Source document section start

Sometimes my dad gives me recipes. This means that he vaguely describes a delicious thing and suggests that I make it. Last Saturday we had tea and toast together.
‘We recently experimented with a pumpkin and coconut tart at the restaurant. We got a ready-made pastry case, filled it with coconut custard and pieces of pumpkin. Squirty cream and sprinkles on top. It was decent,’ he said, looking at me carefully before continuing. ‘I think it would have been better if the pastry were homemade. Shortcrust pastry, no more than 5mm thick. We don’t have so much time at the restaurant, you see.’
‘I’d like to make that tart,’ I said, feigning only mild interest.
‘Well,’ dad said, ‘I’ve got half a pumpkin for you.’
And so I was sent home with a chunk of kabocha squash about the same size as my head.
I knew what I wanted. A striking black sesame crust holding silky coconut custard (sangkaya) that wasn’t too sweet. The sangkaya would be studded with jewel-bright kabocha squash. The sesame, sangkaya, and squash would all come together harmoniously, with different types of nuttiness and richness working together. A little sea salt would keep it from being too much of a muchness.
Something like that, anyway. At the very least I wanted something that would work and taste good, certainly not something restaurant-perfect.
Because I’m an amateur home cook, the recipe here is cobbled together from many other ones. The proportion of black sesame seeds to flour in pastry was taken from Sara’s recipe at Fischer & Paykel’s Our Kitchen, the idea of diced pumpkin in coconut custard from Leela in her My Thai column at Serious Eats, the coconut custard itself is adapted from Kasma, and I followed the general guidelines for baking a custard tart from Delia Smith and Marcus Wareing. Phew.
The result was the best I could hope for. I can’t seem to ever make tarts without something odd (but not disastrous) happening, but they always turn out to be an enjoyable treat. Some of the filling leaked out, and the black sesame dough didn’t turn out as beautifully black as I wanted to, but otherwise the custard was perfectly set, the squash was cooked as I wanted, and the pastry was crumbly and fragrant with sesame.
You certainly don’t have to go to the extra effort of making black sesame pastry – it’s really not that easy to find black sesame in the shops, even where I am in London. Just plain shortcrust will be perfectly delicious.
I also think this tart would work in a deeper pan and with more custard filling and perhaps nutmeg as a call to English custard tarts. In the meantime, I’ve got to thoroughly taste-test this tart in particular. If you’ll excuse me…
PUMPKIN AND COCONUT CUSTARD TART
The squash isn’t too strong in this tart, almost melting into the smooth coconut custard. I think it’s rich enough to serve on its own but I’m sure there are interesting accompaniments to be had with this tart.

Source document section end
Records supplied section start

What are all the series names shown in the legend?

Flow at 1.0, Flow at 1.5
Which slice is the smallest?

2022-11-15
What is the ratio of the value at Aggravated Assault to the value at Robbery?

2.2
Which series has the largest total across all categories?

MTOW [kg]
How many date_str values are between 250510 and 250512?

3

Records supplied section end
Records supplied section start

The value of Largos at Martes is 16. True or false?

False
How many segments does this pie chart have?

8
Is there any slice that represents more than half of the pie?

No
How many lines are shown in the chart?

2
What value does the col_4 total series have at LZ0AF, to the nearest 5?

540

Records supplied section end

Continue the post about the pumpkin and coconut custard tart, starting right after its last sentence.

Answer to the problem:
Makes 1 x 23 cm tart, at least 6 generous servings. Best eaten as soon as possible but will keep in the fridge for a couple of days.
for the black sesame pastry
200g plain flour
75g black sesame seeds
Pinch of sea salt
125g cold butter, diced
1 medium/large egg, beaten
Water (if needed)
* Alternatively, use 300g shortcrust pastry.
for the sangkaya
200g kabocha or calabaza squash flesh, trimmed and peeled weight, in small dice
1 x 400ml can good quality coconut milk (I always use Chaokoh)
175g palm sugar, chopped. (Substitute same weight demerara or light brown sugar)
2 whole eggs (medium/large)
4 egg yolks
1 teaspoon vanilla extract
A few pinches sea salt
You will need a 23 cm loose-bottomed tart/quiche/flan tin, with sides about 2 -3 cm high.
Make the pastry. Grind black sesame seeds in jug blender or food processor, adding enough flour to help cover the blades. Scrape the bottom and sides between pulses to ensure even grinding. When most of the seeds have broken down and are tinting the flour grey, that’s enough.
If making by hand, put ground sesame, flour, salt and diced butter into a large bowl and use a pastry cutter or cool fingertips to reduce everything into crumbs. Add most of the beaten egg, mixing with a round-bladed knife and gently gathering the clumps into dough. Continue to add egg or extra water to only the dry parts. Press the lumps into a rough ball, wrap and refrigerate at least 30 minutes or overnight. (You can do all this in a food processor if you want.)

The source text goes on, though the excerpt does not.